TORONTO - Add two more Blue Jays to the club's growing list of players whose seasons have come to an early end.
Edwin Encarnacion, bothered by a sore left wrist for parts of the season, requires surgery with an expected recovery time of two months. He expects to be ready for spring training.
"It's not a good feeling anytime I have to get surgery but I'm happy because I'm going to get it done and I know that it's been bothering me a lot, every swing I make," he said. "I just want to get it done."
Reliever Brett Cecil, whose arm problems began with a tired shoulder in July and morphed into elbow pain by mid-August, will have a precautionary MRI and won't pitch again this year.
Cecil was quick to attack the elephant in the room – he doesn't anticipate having to undergo Tommy John ligament replacement surgery.
"I don't react to any of the ligament tests where if something was wrong with the ligament it would, you know, I would feel it and I haven't felt that," said Cecil. "Everything right now points to just nerve inflammation, which is good in the sense that it's not something else but the doctor also told me it's bad in the way that the nerve's getting irritated because it's being overworked because everything else is tired."

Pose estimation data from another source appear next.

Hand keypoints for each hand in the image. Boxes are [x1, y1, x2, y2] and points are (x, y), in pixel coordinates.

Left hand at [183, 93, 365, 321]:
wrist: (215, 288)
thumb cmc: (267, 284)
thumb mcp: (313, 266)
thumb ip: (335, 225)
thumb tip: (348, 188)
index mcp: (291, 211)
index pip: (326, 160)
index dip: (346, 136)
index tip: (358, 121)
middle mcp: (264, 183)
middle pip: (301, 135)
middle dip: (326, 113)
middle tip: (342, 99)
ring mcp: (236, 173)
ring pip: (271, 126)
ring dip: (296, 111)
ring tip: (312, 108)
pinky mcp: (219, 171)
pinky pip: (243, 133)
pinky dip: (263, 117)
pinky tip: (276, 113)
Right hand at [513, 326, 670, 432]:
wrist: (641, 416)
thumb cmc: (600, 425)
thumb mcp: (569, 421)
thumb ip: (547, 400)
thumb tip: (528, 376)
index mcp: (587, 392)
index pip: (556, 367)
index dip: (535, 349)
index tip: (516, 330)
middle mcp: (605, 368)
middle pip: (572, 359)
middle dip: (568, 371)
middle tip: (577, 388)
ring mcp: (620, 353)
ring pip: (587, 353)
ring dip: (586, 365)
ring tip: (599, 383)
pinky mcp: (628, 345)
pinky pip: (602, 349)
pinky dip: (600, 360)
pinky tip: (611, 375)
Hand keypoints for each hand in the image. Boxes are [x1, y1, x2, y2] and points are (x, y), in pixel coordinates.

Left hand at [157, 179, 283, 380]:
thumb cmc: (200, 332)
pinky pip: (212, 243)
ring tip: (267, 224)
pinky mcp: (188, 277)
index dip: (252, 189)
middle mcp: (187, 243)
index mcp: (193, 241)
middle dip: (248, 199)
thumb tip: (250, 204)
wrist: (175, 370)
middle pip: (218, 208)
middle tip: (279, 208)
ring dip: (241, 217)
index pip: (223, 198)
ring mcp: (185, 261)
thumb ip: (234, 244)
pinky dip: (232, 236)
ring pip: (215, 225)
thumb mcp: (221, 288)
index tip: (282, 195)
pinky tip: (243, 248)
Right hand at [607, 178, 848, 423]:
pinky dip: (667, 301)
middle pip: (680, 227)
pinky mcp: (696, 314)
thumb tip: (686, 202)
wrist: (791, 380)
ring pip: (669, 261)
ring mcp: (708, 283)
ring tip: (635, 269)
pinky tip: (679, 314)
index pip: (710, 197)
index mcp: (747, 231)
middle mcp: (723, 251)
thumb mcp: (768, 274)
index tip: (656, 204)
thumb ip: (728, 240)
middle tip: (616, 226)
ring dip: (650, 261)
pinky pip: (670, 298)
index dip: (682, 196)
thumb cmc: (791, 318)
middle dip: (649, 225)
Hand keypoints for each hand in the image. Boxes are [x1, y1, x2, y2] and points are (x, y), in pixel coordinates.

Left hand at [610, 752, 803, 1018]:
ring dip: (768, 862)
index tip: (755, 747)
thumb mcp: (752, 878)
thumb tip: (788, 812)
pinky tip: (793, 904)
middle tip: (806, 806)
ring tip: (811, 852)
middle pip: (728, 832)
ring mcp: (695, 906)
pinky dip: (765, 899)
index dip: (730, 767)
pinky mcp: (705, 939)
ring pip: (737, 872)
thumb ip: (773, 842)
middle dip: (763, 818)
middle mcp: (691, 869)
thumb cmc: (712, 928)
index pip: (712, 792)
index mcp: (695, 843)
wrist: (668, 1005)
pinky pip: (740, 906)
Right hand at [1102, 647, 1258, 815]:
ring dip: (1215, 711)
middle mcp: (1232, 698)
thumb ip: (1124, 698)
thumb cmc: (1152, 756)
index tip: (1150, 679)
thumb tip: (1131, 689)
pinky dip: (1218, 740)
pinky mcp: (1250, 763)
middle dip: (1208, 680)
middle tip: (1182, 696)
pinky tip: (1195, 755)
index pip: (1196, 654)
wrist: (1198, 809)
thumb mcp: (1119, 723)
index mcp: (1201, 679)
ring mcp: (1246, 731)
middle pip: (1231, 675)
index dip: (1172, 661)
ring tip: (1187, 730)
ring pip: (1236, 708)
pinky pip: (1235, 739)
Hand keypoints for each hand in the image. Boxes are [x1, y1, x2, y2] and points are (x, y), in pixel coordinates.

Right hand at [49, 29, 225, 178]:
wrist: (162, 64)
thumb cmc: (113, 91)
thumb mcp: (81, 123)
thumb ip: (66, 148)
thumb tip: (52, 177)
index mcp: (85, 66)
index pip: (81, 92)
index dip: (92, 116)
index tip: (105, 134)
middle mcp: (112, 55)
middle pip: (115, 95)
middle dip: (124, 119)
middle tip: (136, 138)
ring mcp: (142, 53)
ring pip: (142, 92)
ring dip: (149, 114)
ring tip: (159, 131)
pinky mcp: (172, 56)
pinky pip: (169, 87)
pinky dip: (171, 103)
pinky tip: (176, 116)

Encarnacion missed four games earlier this month – the series finale in Minnesota and last week's series against the Angels – due to wrist pain. He returned against the Orioles, hoping to achieve at least one outstanding goal – back to back 40-home run seasons.
"I tried to finish with our team, playing our season and tried to make it to 40 home runs," said Encarnacion. "I wanted to get it two years in a row but the way I'm feeling I couldn't make it. I feel good with my season and I hope next year we come back playing better and for this time of the year next year try to be in the playoffs. That's my goal."
Encarnacion finishes the season with 36 home runs and an OPS of .904. He walked 82 times and struck out on only 62 occasions. An avid watcher of video, he tutored Brett Lawrie, helping the young third baseman better identify pitchers' tendencies. He has similarly worked with Moises Sierra since Sierra's recall from Buffalo.
A quiet leader, at least publicly, Encarnacion admitted frustration that for a 19th-straight season the Blue Jays aren't playing important baseball in September.
"It's hard for us, the way we played this year," he said. "It's not a good feeling for me or for any other player because at this time we wanted to be fighting for that spot. It's hard for us to be like this right now but we just have to come back next year ready to show that we can do it."
Cecil's numbers and his workload reflect the health of his arm. In 41 first-half games - a time when manager John Gibbons had no choice but to overwork his bullpen due to shoddy starting pitching - Cecil worked 46 1/3 innings, striking out 55 and posting an ERA of 1.94 and a WHIP of 0.971.
He paid the price after the All-Star break. Since then Cecil has appeared in only 19 games, just 14 1/3 innings, with an ERA of 5.65 and a WHIP of 1.535 while battling shoulder fatigue and the pain in his elbow.
Expect noted orthopedic surgeon Dr. James Andrews to review Cecil's MRI results. Cecil says that protocol, however, is a matter of policy, and reiterated his confidence that the injury isn't serious.